Forward-Looking Statements

        This communication contains forward-looking statements within the meaning of the safe harbor provisions of the Private Securities Litigation Reform of 1995. These forward-looking statements generally can be identified by use of statements that include words such as "intend," "plan," "may," "should," "could," "will," "project," "estimate," "anticipate," "believe," "expect," "continue," "potential," "opportunity" and similar expressions. Such statements involve known and unknown risks, uncertainties, and other factors which may cause the actual results, performance, or achievements of IPT to be materially different from future results, performance or achievements expressed or implied by such forward-looking statements. Such factors may include, but are not limited to, the following: (i) the occurrence of any event, change or other circumstances that could give rise to the termination of the merger agreement; (ii) the failure of IPT to obtain the requisite vote of stockholders required to consummate the proposed merger or the failure to satisfy the other closing conditions to the merger or any of the other transactions contemplated by the merger agreement; (iii) risks related to disruption of management's attention from IPT's ongoing business operations due to the transaction; (iv) the effect of the announcement of the merger on the ability of IPT to retain key personnel, maintain relationships with its customers and suppliers, and maintain its operating results and business generally; (v) the ability of third parties to fulfill their obligations relating to the proposed transaction, including providing financing under current financial market conditions; (vi) the outcome of any legal proceedings that may be instituted against IPT and others related to the merger agreement; (vii) IPT's ability to effectuate a transaction involving its interest in its unconsolidated joint venture partnerships in accordance with the merger agreement on satisfactory terms or at all; (viii) the risk that the merger, or the other transactions contemplated by the merger agreement may not be completed in the time frame expected by the parties or at all; (ix) the ability of IPT to implement its operating strategy; (x) IPT's ability to manage planned growth; (xi) changes in economic cycles; and (xii) competition within the real estate industry.

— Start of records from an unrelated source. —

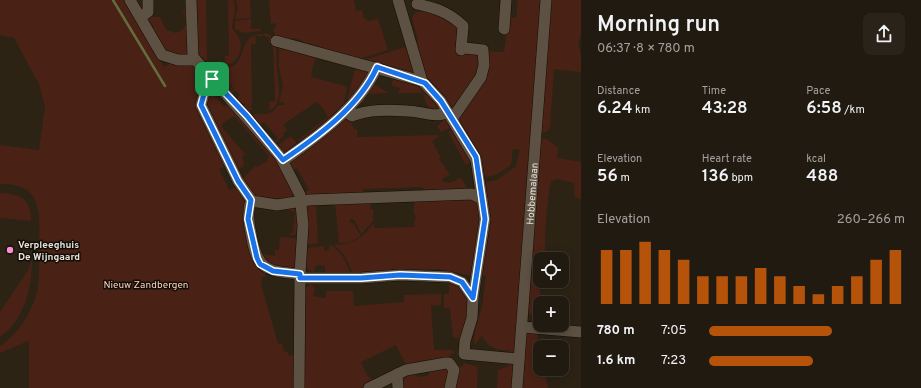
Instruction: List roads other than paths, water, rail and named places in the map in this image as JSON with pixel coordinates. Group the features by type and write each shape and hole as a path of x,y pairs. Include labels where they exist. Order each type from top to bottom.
{"street":[{"path":"130,0 162,55 178,60 195,60"},
{"path":"141,17 148,12 148,0"},
{"path":"191,0 192,44 195,60 247,116 283,160 297,187 301,201 303,225 300,276 299,388"},
{"path":"504,28 506,0"},
{"name":"Hobbemalaan","path":"517,388 546,0"},
{"path":"422,81 399,4 418,2 453,16 463,26 463,49 483,50 484,70 481,77 450,116"},
{"path":"276,41 377,67 422,81 431,89 476,157 485,212 484,228 473,298 472,318 465,341 464,354 519,359"},
{"path":"283,160 344,111 368,82 377,67"},
{"path":"212,79 207,83 201,105 238,181 251,200 257,203 277,205 301,201 472,194 482,199"},
{"path":"344,111 352,116 360,112 409,111 450,116"},
{"path":"251,200 248,219 257,258 260,264 273,271 300,276 361,278 400,275 450,277 462,282 473,298"},
{"path":"522,327 581,332"},
{"path":"368,388 406,370 449,363 454,370 450,388"},
{"path":"397,374 398,388"}],"waterway":[{"path":"113,0 165,86"}],"place":[{"name":"Verpleeghuis De Wijngaard","path":"10,250"}],"park label":[{"name":"Nieuw Zandbergen","path":"146,284"}]}
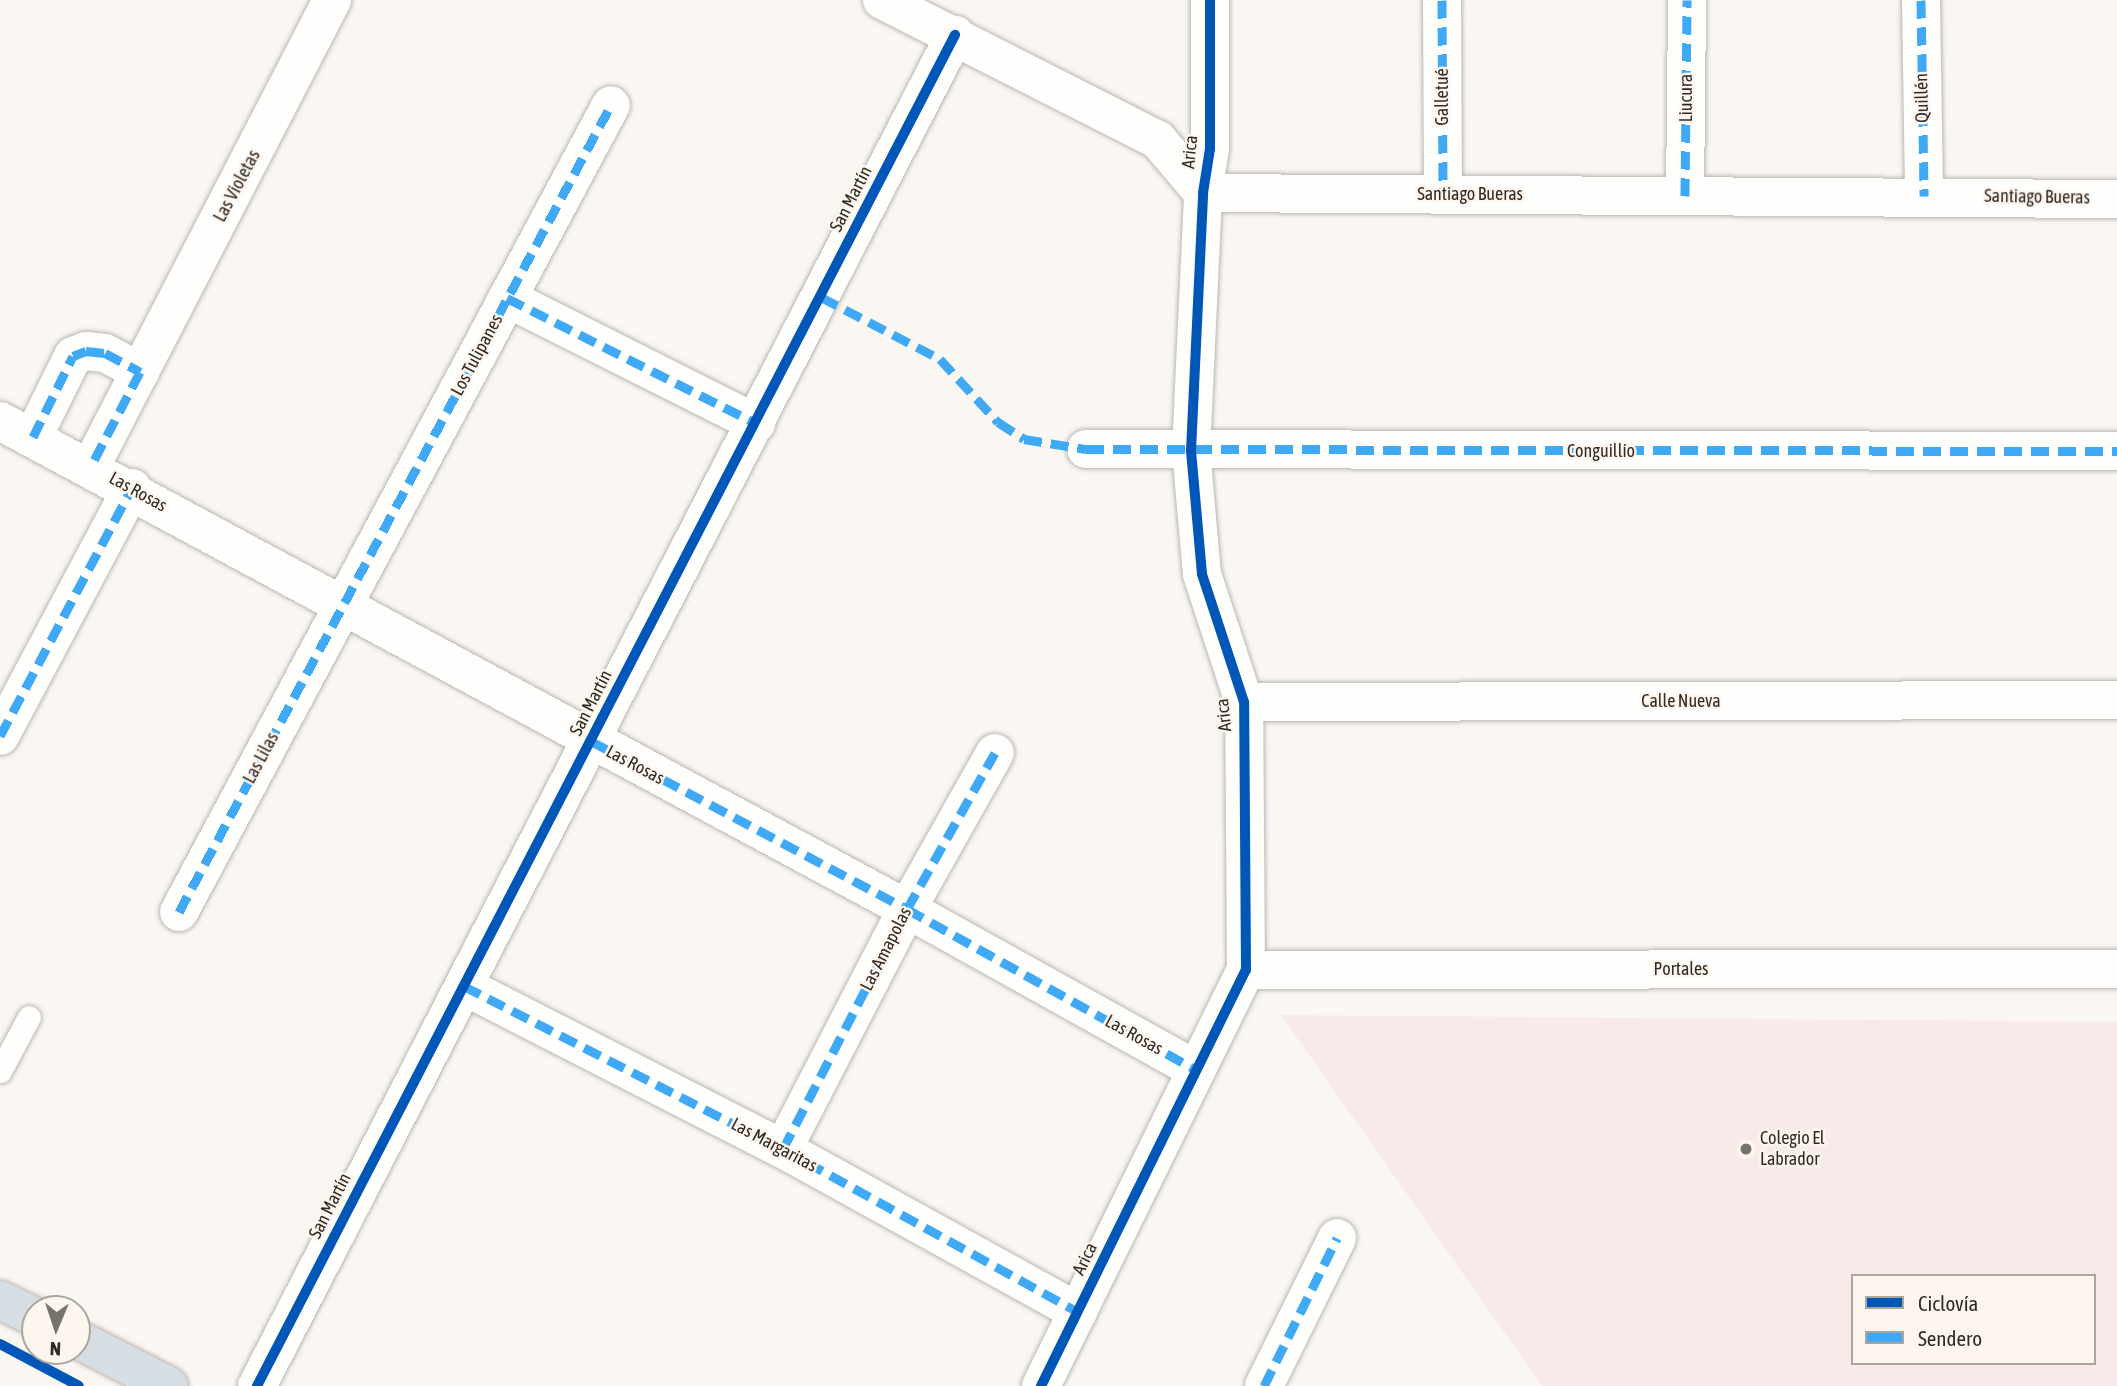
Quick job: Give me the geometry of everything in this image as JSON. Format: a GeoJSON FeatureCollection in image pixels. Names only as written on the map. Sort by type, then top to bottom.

        In addition, these forward-looking statements reflect IPT's views as of the date on which such statements were made. IPT anticipates that subsequent events and developments may cause its views to change. These forward-looking statements should not be relied upon as representing IPT 's views as of any date subsequent to the date hereof. In light of the significant uncertainties inherent in the


forward-looking statements included herein, the inclusion of such information should not be regarded as a representation by IPT or any other person that the results or conditions described in such statements or the objectives and plans of IPT will be achieved. Additional factors that could cause actual results to differ materially from these forward-looking statements are listed from time to time in IPT's SEC reports, including, but not limited to, the "Risk Factors" section of IPT's Annual Report on Form 10-K for the fiscal year ended December 31, 2018, which was filed with the SEC on March 6, 2019 as amended by IPT's Form 10-K/A filed with the SEC on April 10, 2019, the "Risk Factors" section of subsequent Quarterly Reports on Form 10-Q and Current Reports on Form 8-K, which factors are incorporated herein by reference. IPT expressly disclaims a duty to provide updates to forward-looking statements, whether as a result of new information, future events or other occurrences.